> **Page**:
** Start **

Chief among them: building up the company’s own chain of stores.

Paul Frank Industries has 14 stores worldwide, eight of which are in the United States, including one in Costa Mesa at the company’s headquarters and one in South Coast Plaza.

Frank, the company’s chief designer, and the company’s other founders, John Oswald and Ryan Heuser, said they’re considering bringing in a minority investor so they can expand their “very profitable” retail division faster.

In the next five to 10 years, Paul Frank Industries is looking to have 50 to 60 stores worldwide, with half in the United States, said Oswald, who serves as chief executive.

A more pressing issue: Paul Frank Industries has outgrown its 56,000-square-foot headquarters and is scouting around for something in the 125,000-square-foot range, even if it has to build it, Oswald said.

“We’re busting at the seams,” he said. “We’ll be moving again at some point in the next year or two.”

Expanding stores is a delicate move for any clothing maker. Stores that sell Paul Frank garb may balk as it gets deeper into retail.

Heuser, who serves as the company’s president, called that “a misconception.”

** End **

> **Short task A**:
From the passage on Paul Frank Industries, print the stretch from "Frank, the company’s" through "deeper into retail." with no changes.
The passage on Paul Frank Industries and the listing that follows it are unrelated.

> **Task input**:
** Start **

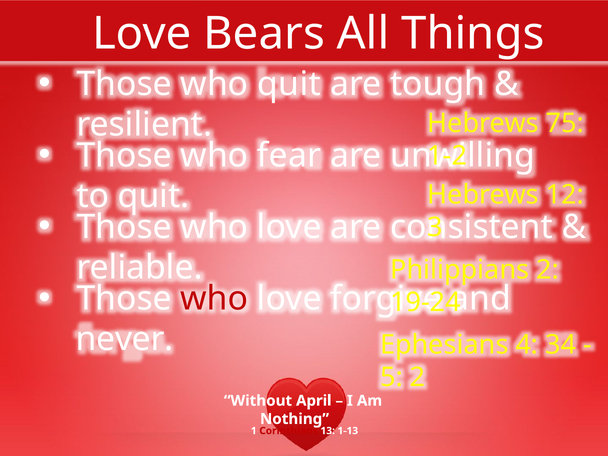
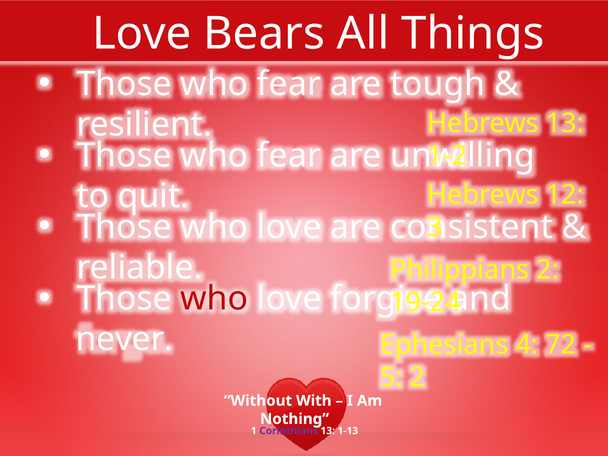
quit at (289, 84): quit -> fear
Hebrews 75: 75 -> 13
34: 34 -> 72
April: April -> With
Corinthians colour: red -> purple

** End **

> **Short task B**:
Output every line of the listing verbatim, leaving out the picture lines.

> **Output A**:
Frank, the company’s chief designer, and the company’s other founders, John Oswald and Ryan Heuser, said they’re considering bringing in a minority investor so they can expand their “very profitable” retail division faster.

In the next five to 10 years, Paul Frank Industries is looking to have 50 to 60 stores worldwide, with half in the United States, said Oswald, who serves as chief executive.

A more pressing issue: Paul Frank Industries has outgrown its 56,000-square-foot headquarters and is scouting around for something in the 125,000-square-foot range, even if it has to build it, Oswald said.

“We’re busting at the seams,” he said. “We’ll be moving again at some point in the next year or two.”

Expanding stores is a delicate move for any clothing maker. Stores that sell Paul Frank garb may balk as it gets deeper into retail.

> **Output B**:
quit at (289, 84): quit -> fear
Hebrews 75: 75 -> 13
34: 34 -> 72
April: April -> With
Corinthians colour: red -> purple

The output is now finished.